However, an unforeseen outcome of this success is that the trends and techniques in what is now called the connected marketing field impact best-practice management across all business functions, not only marketing. Running an association ‘top-down’ from a central control point with various levels of member participation, particularly without charging fees - which the VBMA has always been keen to maintain - was proving inefficient, and the Association wanted to avoid heading the way of other traditional marketing associations: becoming irrelevant through failing to meet expectations.
So the VBMA decided to take a leaf out of its own book and transform itself into the vbmaNETWORK, a private business group with a radical take on the way trade associations should be run in the social media age.
The VBMA founders used off-the-shelf social media tools, which could be deployed quickly and cost-effectively, to poll VBMA members for their input into the restructuring of the Association and then to streamline the new operations, from individual networking to shared regional administration, group publicity and more.

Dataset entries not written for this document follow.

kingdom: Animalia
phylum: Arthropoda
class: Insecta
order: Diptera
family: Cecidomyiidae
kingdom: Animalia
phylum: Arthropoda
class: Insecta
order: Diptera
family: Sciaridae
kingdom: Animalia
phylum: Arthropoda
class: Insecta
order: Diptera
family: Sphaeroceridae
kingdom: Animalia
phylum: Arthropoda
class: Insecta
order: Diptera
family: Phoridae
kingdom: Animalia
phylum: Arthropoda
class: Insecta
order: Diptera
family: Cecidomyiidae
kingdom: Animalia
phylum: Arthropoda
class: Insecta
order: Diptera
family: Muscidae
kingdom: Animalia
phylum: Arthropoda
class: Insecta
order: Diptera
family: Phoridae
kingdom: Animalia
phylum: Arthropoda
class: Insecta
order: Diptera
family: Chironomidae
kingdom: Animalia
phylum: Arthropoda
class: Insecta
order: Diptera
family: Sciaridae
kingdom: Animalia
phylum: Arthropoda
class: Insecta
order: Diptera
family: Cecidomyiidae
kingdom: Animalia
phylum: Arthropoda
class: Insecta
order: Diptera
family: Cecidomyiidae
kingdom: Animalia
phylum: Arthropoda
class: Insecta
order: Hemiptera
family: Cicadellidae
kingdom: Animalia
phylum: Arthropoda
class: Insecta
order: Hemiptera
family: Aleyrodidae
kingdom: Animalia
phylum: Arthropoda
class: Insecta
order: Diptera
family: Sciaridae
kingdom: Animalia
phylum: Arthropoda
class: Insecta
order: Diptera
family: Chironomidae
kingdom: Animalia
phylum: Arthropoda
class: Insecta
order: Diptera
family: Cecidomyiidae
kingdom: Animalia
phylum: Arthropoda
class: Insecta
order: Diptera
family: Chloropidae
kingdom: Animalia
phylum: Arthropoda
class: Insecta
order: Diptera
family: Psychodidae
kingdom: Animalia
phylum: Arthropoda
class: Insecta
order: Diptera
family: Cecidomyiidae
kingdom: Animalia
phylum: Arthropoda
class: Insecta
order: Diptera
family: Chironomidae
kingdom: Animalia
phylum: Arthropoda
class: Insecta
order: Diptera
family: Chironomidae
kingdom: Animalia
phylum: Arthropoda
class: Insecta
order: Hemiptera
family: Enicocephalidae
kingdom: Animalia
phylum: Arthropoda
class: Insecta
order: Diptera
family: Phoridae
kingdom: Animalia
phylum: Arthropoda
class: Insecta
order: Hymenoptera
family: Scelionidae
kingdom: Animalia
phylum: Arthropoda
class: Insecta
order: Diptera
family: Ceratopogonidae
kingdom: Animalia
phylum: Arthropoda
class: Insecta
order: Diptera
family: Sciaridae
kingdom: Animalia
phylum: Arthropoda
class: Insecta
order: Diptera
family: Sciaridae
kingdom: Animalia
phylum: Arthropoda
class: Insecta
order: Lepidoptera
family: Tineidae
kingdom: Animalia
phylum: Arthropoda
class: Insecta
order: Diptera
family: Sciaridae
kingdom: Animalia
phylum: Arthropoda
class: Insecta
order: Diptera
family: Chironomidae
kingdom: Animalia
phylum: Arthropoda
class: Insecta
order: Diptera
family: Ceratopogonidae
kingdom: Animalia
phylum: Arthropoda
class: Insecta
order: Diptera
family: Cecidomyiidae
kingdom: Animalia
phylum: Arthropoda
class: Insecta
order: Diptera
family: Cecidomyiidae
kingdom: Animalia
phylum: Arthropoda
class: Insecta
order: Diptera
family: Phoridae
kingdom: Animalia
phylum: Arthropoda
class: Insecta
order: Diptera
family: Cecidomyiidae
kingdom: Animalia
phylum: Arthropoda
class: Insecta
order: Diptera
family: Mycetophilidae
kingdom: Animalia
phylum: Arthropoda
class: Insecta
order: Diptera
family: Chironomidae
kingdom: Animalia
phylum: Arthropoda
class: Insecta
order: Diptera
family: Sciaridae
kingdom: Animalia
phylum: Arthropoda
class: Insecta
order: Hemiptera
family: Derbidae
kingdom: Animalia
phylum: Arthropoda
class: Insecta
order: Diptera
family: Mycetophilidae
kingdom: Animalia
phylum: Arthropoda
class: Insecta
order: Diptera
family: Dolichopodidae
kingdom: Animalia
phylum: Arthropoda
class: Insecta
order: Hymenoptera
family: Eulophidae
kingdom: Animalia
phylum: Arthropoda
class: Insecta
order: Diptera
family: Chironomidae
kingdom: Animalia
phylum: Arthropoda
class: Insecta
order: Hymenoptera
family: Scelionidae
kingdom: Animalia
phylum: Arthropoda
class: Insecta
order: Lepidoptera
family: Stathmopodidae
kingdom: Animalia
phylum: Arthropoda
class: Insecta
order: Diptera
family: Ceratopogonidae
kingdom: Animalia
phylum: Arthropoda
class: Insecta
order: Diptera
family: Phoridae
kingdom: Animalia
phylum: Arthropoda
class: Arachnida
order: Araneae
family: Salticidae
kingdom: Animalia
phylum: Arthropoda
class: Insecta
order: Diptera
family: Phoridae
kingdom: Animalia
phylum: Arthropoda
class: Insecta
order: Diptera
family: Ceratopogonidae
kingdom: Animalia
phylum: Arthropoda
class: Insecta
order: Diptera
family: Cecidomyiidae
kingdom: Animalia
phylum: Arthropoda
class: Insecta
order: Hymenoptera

This social media approach and its related online tools have enabled the VBMA to redevelop its objectives and meet new membership demands, and will enable it to evolve quickly at any time to meet new challenges and take advantage of new opportunities.
Unlike traditional, fee-demanding trade associations which inevitably become self-serving, special-interest groups of professionals such as the vbmaNETWORK can develop from the bottom up very quickly in this way, and provide added value to participants without having to charge membership fees. People get out what they put in.
This doesn’t make the vbmaNETWORK a Facebook-style group of students and consumers. It’s still very much for people who want to connect for professional reasons. And it appears to be working - it already boasts over 400 participants from more than 20 countries, and has already played a key role in supporting business and marketing events around the world, including the recent ad:tech London.
Christophe Asselin agrees that the newly structured Association is reaching the parts that others fail to reach: “The vbmaNETWORK is instrumental not only in helping to promote the ad:tech event to a specialised and very relevant audience, but also in providing a pool of experienced client and agency speakers.”
If other trade associations - and companies in the wider business arena - wake up, the vbmaNETWORK will be just one small example of how today’s ‘conversation economy’ and its social media tools are being used to transform business approaches and operations, so that organisations can meet new expectations from their stakeholders.